Учитель с учеником допили кофе, опрокинули чашки на блюдца, всмотрелись в тёмно-коричневую гущу. Ничего особо ценного высмотреть не удалось.
— Ладно, — решил колдун. — Придёт — спросим.
— Думаешь, придёт?
— Куда ж она денется! Наверняка завтра с утра нагрянет. Если и впрямь покаялась, отбоя от неё теперь не будет. Вон сколько нагрешила! Сразу-то и не разгрешишь…
***
Раскаявшийся грешник — не диво, если, конечно, дело происходит во храме. Но встретить подобную личность в обиталище колдуна — это, согласитесь, нечто невообразимое. Всё равно что обнаружить полярного песца в национальном парке Серенгети.
Поэтому, когда бы ни возникла на пороге переродившаяся Рита Мелентьевна, обращались с ней крайне бережно: плату брали по минимуму, в кресло усаживали под ручки, угощали отваром нечай-травы. А сами всё допытывались исподволь насчёт таинственного голоса.
— Как поживаешь, Мелентьевна?
И разрушенное склоками лицо её вновь преображалось.
— Как в раю… — расплываясь в умильной улыбке, отвечала она.
— Стало быть, добро-то слаще творить?
— А то!
— Так что тебе за голос был, Мелентьевна? Мужской? Женский?

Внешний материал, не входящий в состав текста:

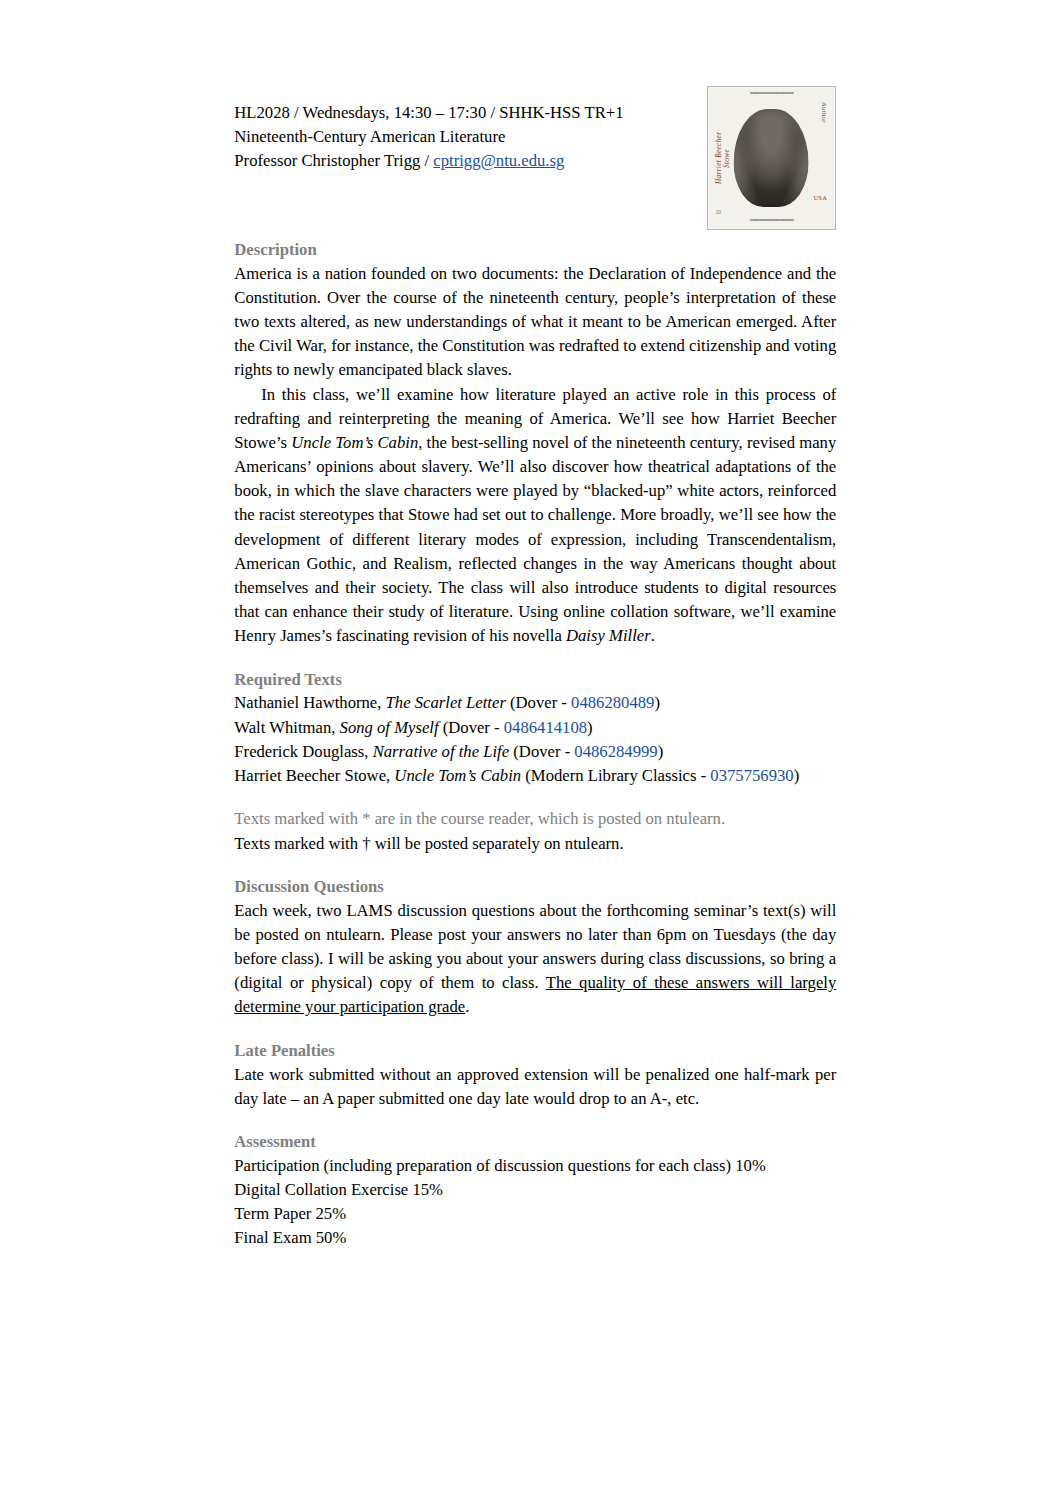••••••••••••••••••••••••
Harriet Beecher Stowe
Author
USA
20
••••••••••••••••••••••••
HL2028 / Wednesdays, 14:30 – 17:30 / SHHK-HSS TR+1
Nineteenth-Century American Literature
Professor Christopher Trigg / cptrigg@ntu.edu.sg
Description
America is a nation founded on two documents: the Declaration of Independence and the Constitution. Over the course of the nineteenth century, people’s interpretation of these two texts altered, as new understandings of what it meant to be American emerged. After the Civil War, for instance, the Constitution was redrafted to extend citizenship and voting rights to newly emancipated black slaves.
In this class, we’ll examine how literature played an active role in this process of redrafting and reinterpreting the meaning of America. We’ll see how Harriet Beecher Stowe’s Uncle Tom’s Cabin, the best-selling novel of the nineteenth century, revised many Americans’ opinions about slavery. We’ll also discover how theatrical adaptations of the book, in which the slave characters were played by “blacked-up” white actors, reinforced the racist stereotypes that Stowe had set out to challenge. More broadly, we’ll see how the development of different literary modes of expression, including Transcendentalism, American Gothic, and Realism, reflected changes in the way Americans thought about themselves and their society. The class will also introduce students to digital resources that can enhance their study of literature. Using online collation software, we’ll examine Henry James’s fascinating revision of his novella Daisy Miller.
Required Texts
Nathaniel Hawthorne, The Scarlet Letter (Dover - 0486280489)
Walt Whitman, Song of Myself (Dover - 0486414108)
Frederick Douglass, Narrative of the Life (Dover - 0486284999)
Harriet Beecher Stowe, Uncle Tom’s Cabin (Modern Library Classics - 0375756930)
Texts marked with * are in the course reader, which is posted on ntulearn.
Texts marked with † will be posted separately on ntulearn.
Discussion Questions
Each week, two LAMS discussion questions about the forthcoming seminar’s text(s) will be posted on ntulearn. Please post your answers no later than 6pm on Tuesdays (the day before class). I will be asking you about your answers during class discussions, so bring a (digital or physical) copy of them to class. The quality of these answers will largely determine your participation grade.
Late Penalties
Late work submitted without an approved extension will be penalized one half-mark per day late – an A paper submitted one day late would drop to an A-, etc.
Assessment
Participation (including preparation of discussion questions for each class) 10%
Digital Collation Exercise 15%
Term Paper 25%
Final Exam 50%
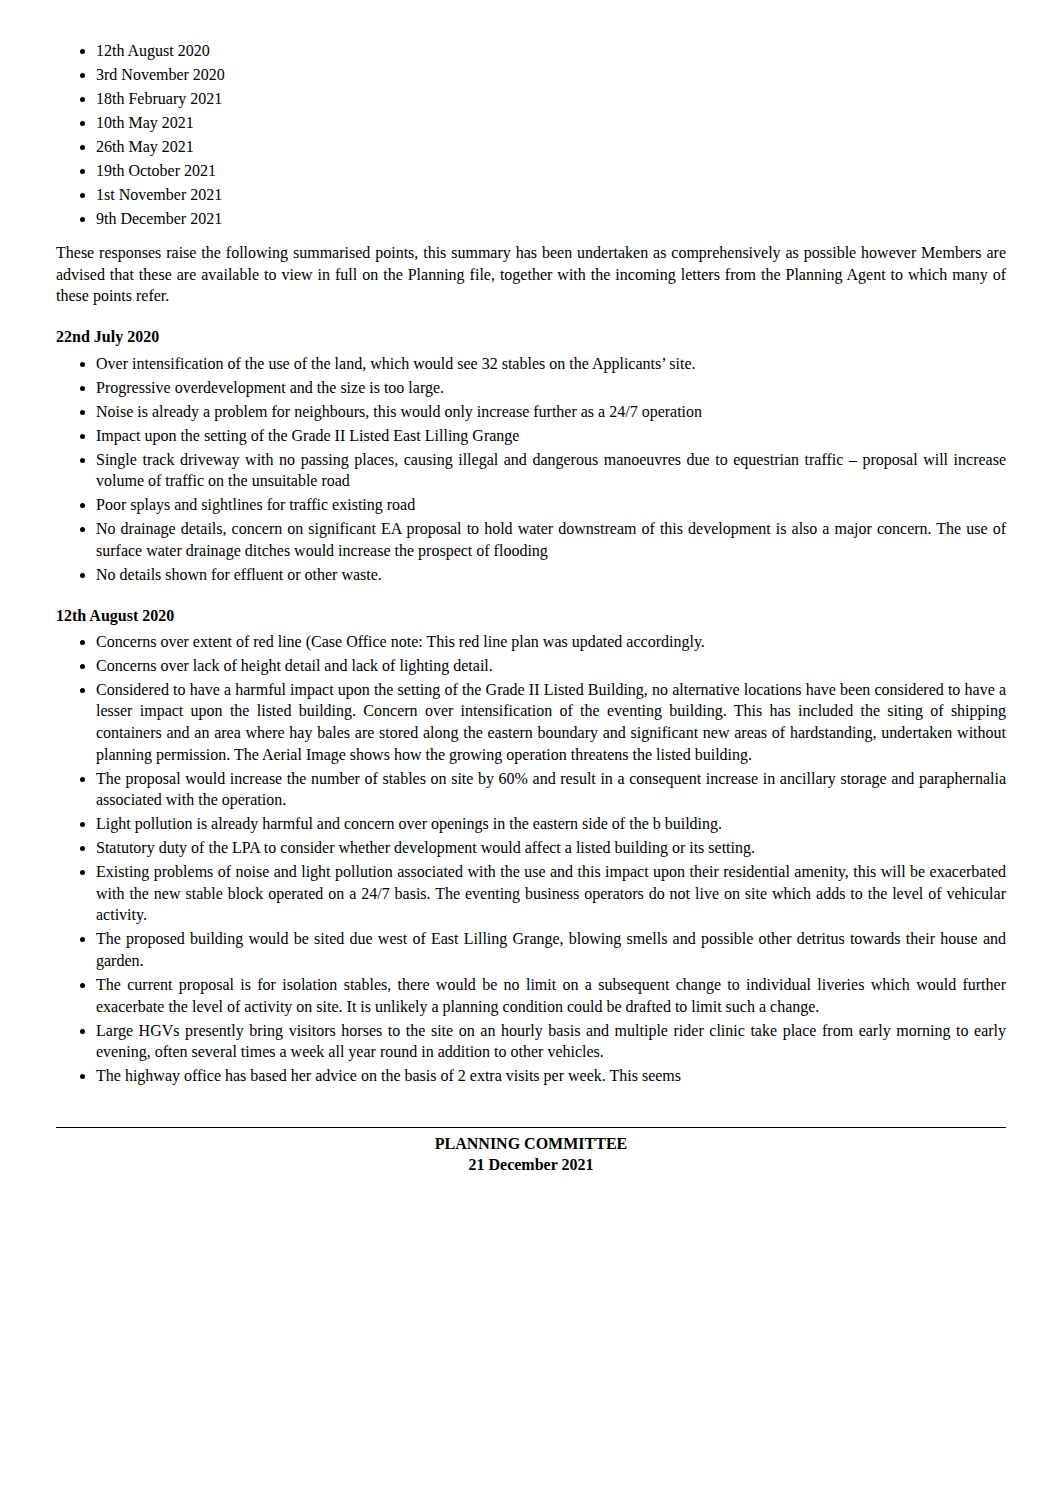12th August 2020
3rd November 2020
18th February 2021
10th May 2021
26th May 2021
19th October 2021
1st November 2021
9th December 2021
These responses raise the following summarised points, this summary has been undertaken as comprehensively as possible however Members are advised that these are available to view in full on the Planning file, together with the incoming letters from the Planning Agent to which many of these points refer.
22nd July 2020
Over intensification of the use of the land, which would see 32 stables on the Applicants’ site.
Progressive overdevelopment and the size is too large.
Noise is already a problem for neighbours, this would only increase further as a 24/7 operation
Impact upon the setting of the Grade II Listed East Lilling Grange
Single track driveway with no passing places, causing illegal and dangerous manoeuvres due to equestrian traffic – proposal will increase volume of traffic on the unsuitable road
Poor splays and sightlines for traffic existing road
No drainage details, concern on significant EA proposal to hold water downstream of this development is also a major concern. The use of surface water drainage ditches would increase the prospect of flooding
No details shown for effluent or other waste.
12th August 2020
Concerns over extent of red line (Case Office note: This red line plan was updated accordingly.
Concerns over lack of height detail and lack of lighting detail.
Considered to have a harmful impact upon the setting of the Grade II Listed Building, no alternative locations have been considered to have a lesser impact upon the listed building. Concern over intensification of the eventing building. This has included the siting of shipping containers and an area where hay bales are stored along the eastern boundary and significant new areas of hardstanding, undertaken without planning permission. The Aerial Image shows how the growing operation threatens the listed building.
The proposal would increase the number of stables on site by 60% and result in a consequent increase in ancillary storage and paraphernalia associated with the operation.
Light pollution is already harmful and concern over openings in the eastern side of the b building.
Statutory duty of the LPA to consider whether development would affect a listed building or its setting.
Existing problems of noise and light pollution associated with the use and this impact upon their residential amenity, this will be exacerbated with the new stable block operated on a 24/7 basis. The eventing business operators do not live on site which adds to the level of vehicular activity.
The proposed building would be sited due west of East Lilling Grange, blowing smells and possible other detritus towards their house and garden.
The current proposal is for isolation stables, there would be no limit on a subsequent change to individual liveries which would further exacerbate the level of activity on site. It is unlikely a planning condition could be drafted to limit such a change.
Large HGVs presently bring visitors horses to the site on an hourly basis and multiple rider clinic take place from early morning to early evening, often several times a week all year round in addition to other vehicles.
The highway office has based her advice on the basis of 2 extra visits per week. This seems
PLANNING COMMITTEE
21 December 2021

— Хрустальный… — произносила она с трепетом.
Ну хрустальный так хрустальный…
— С кого сегодня порчу снимать будем?
— С Валькá…
— Кто такой?
— Из двадцать третьей квартиры, — вмешался Глеб. — Сам-то я его не видел ни разу, но, думаю, вторую неделю хромает…
— За что ж ты его так, Мелентьевна?
— Да за ерунду! — тоненько взвыла великая грешница. — Лючок мусоропровода я не закрыла, а он замечание сделал… Не будет мне за это прощения!

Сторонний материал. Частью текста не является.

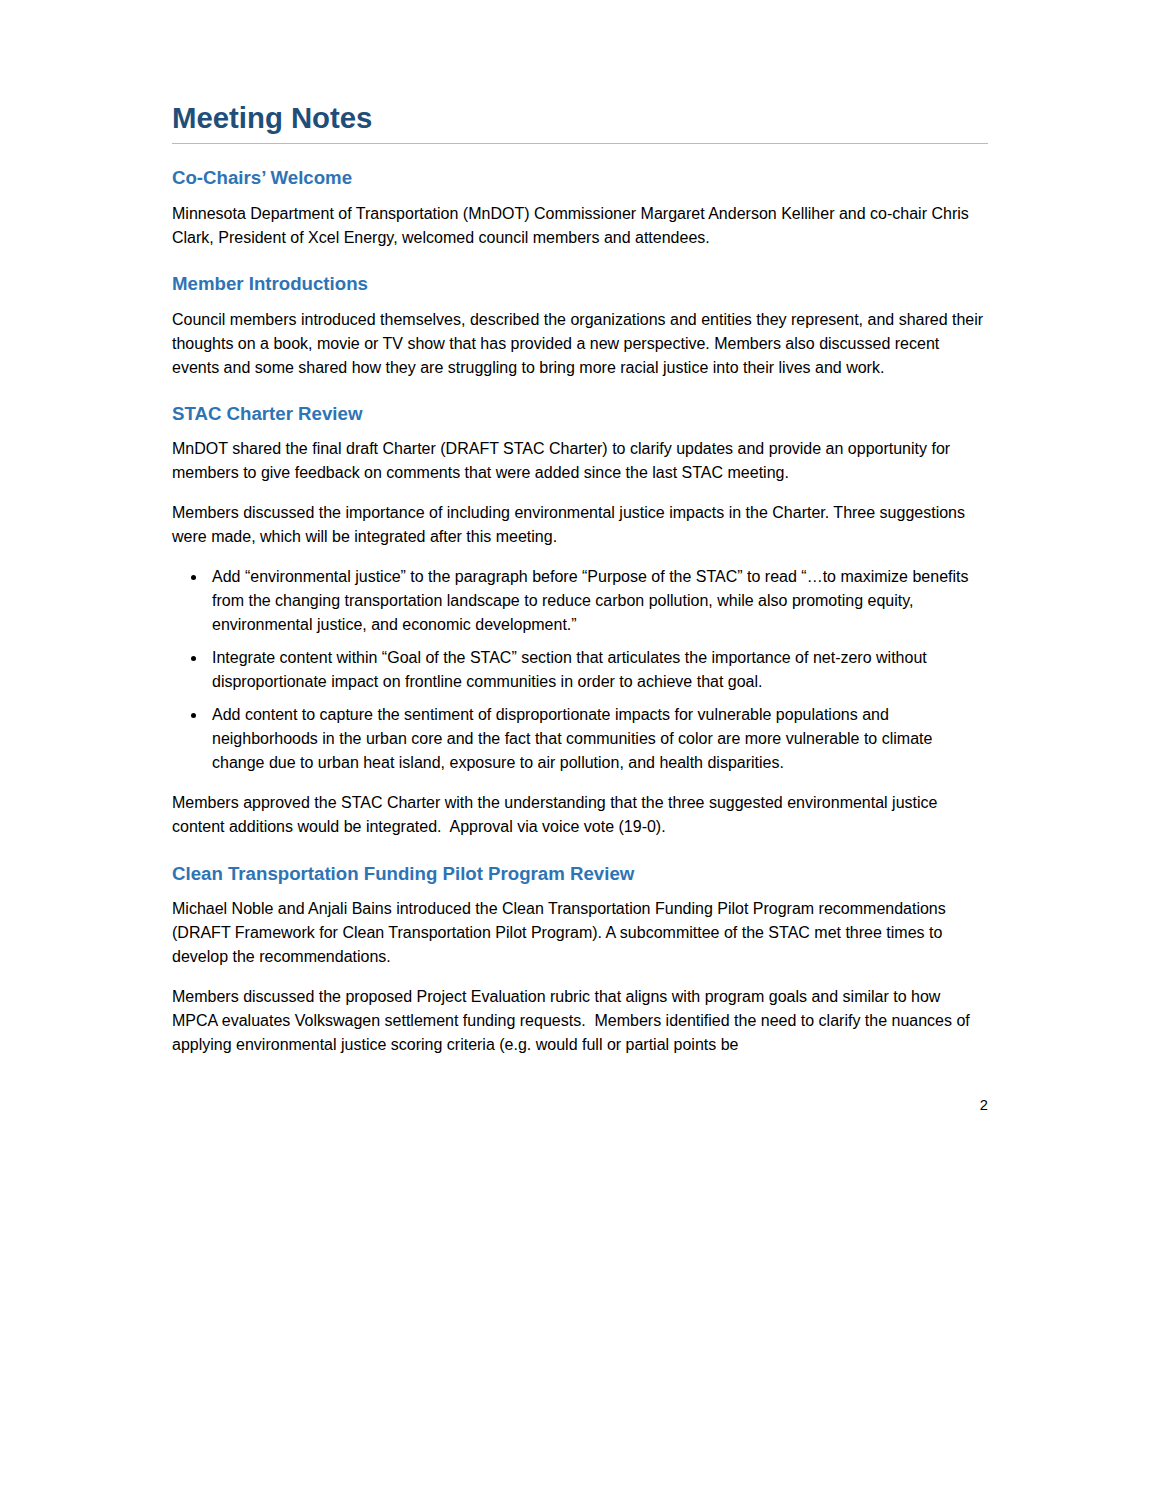Meeting Notes
Co-Chairs’ Welcome
Minnesota Department of Transportation (MnDOT) Commissioner Margaret Anderson Kelliher and co-chair Chris Clark, President of Xcel Energy, welcomed council members and attendees.
Member Introductions
Council members introduced themselves, described the organizations and entities they represent, and shared their thoughts on a book, movie or TV show that has provided a new perspective. Members also discussed recent events and some shared how they are struggling to bring more racial justice into their lives and work.
STAC Charter Review
MnDOT shared the final draft Charter (DRAFT STAC Charter) to clarify updates and provide an opportunity for members to give feedback on comments that were added since the last STAC meeting.
Members discussed the importance of including environmental justice impacts in the Charter. Three suggestions were made, which will be integrated after this meeting.
Add “environmental justice” to the paragraph before “Purpose of the STAC” to read “…to maximize benefits from the changing transportation landscape to reduce carbon pollution, while also promoting equity, environmental justice, and economic development.”
Integrate content within “Goal of the STAC” section that articulates the importance of net-zero without disproportionate impact on frontline communities in order to achieve that goal.
Add content to capture the sentiment of disproportionate impacts for vulnerable populations and neighborhoods in the urban core and the fact that communities of color are more vulnerable to climate change due to urban heat island, exposure to air pollution, and health disparities.
Members approved the STAC Charter with the understanding that the three suggested environmental justice content additions would be integrated. Approval via voice vote (19-0).
Clean Transportation Funding Pilot Program Review
Michael Noble and Anjali Bains introduced the Clean Transportation Funding Pilot Program recommendations (DRAFT Framework for Clean Transportation Pilot Program). A subcommittee of the STAC met three times to develop the recommendations.
Members discussed the proposed Project Evaluation rubric that aligns with program goals and similar to how MPCA evaluates Volkswagen settlement funding requests. Members identified the need to clarify the nuances of applying environmental justice scoring criteria (e.g. would full or partial points be
2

— Будет-будет, — утешил колдун. — Как хромать перестанет, так и простит…
Успокоили, проводили.
— А знаешь что, Ефрем? — сказал Глеб, когда они остались вдвоём. — Схожу-ка я к ним в подъезд, народ поспрошаю…
— Не лениво? — поддел его наставник. — Это ж на другом конце города! Может, проще в астральном виде туда сгонять?
— Да нет. В астральном виде с людьми не поговоришь. Схожу…
***
Не дойдя до подъезда шагов двадцать, Глеб Портнягин приостановился и прикинул, куда теперь податься: к скамейке ли, оккупированной тремя представительными дамами, поглядывающими с любопытством на рослого молодого незнакомца, или же к полуразрушенному парапету, на котором восседал на корточках некто сильно напоминающий стервятника — худой, клювоносый, кадыкастый. Чувствовалось, что в данной позе он чувствует себя вполне комфортно и способен пребывать в ней сколь угодно долго. Не иначе, когда-то срок отбывал.
Глеб подошёл и тоже присел рядом на корточки.
— Давно от хозяина?
— Чего? — не понял тот.
Стало быть, не отбывал.
— А ты, случаем, не Валёк? — как бы невзначай закинул Портнягин.
— Валёк…
— Нога, я гляжу, прошла?
— Погоди… Ты кто вообще?
— Про Глеба Портнягина слышал?
— Нет.
— Ну вот это я и есть.
Вскоре переместились в кафешку на углу, взяли по стопочке.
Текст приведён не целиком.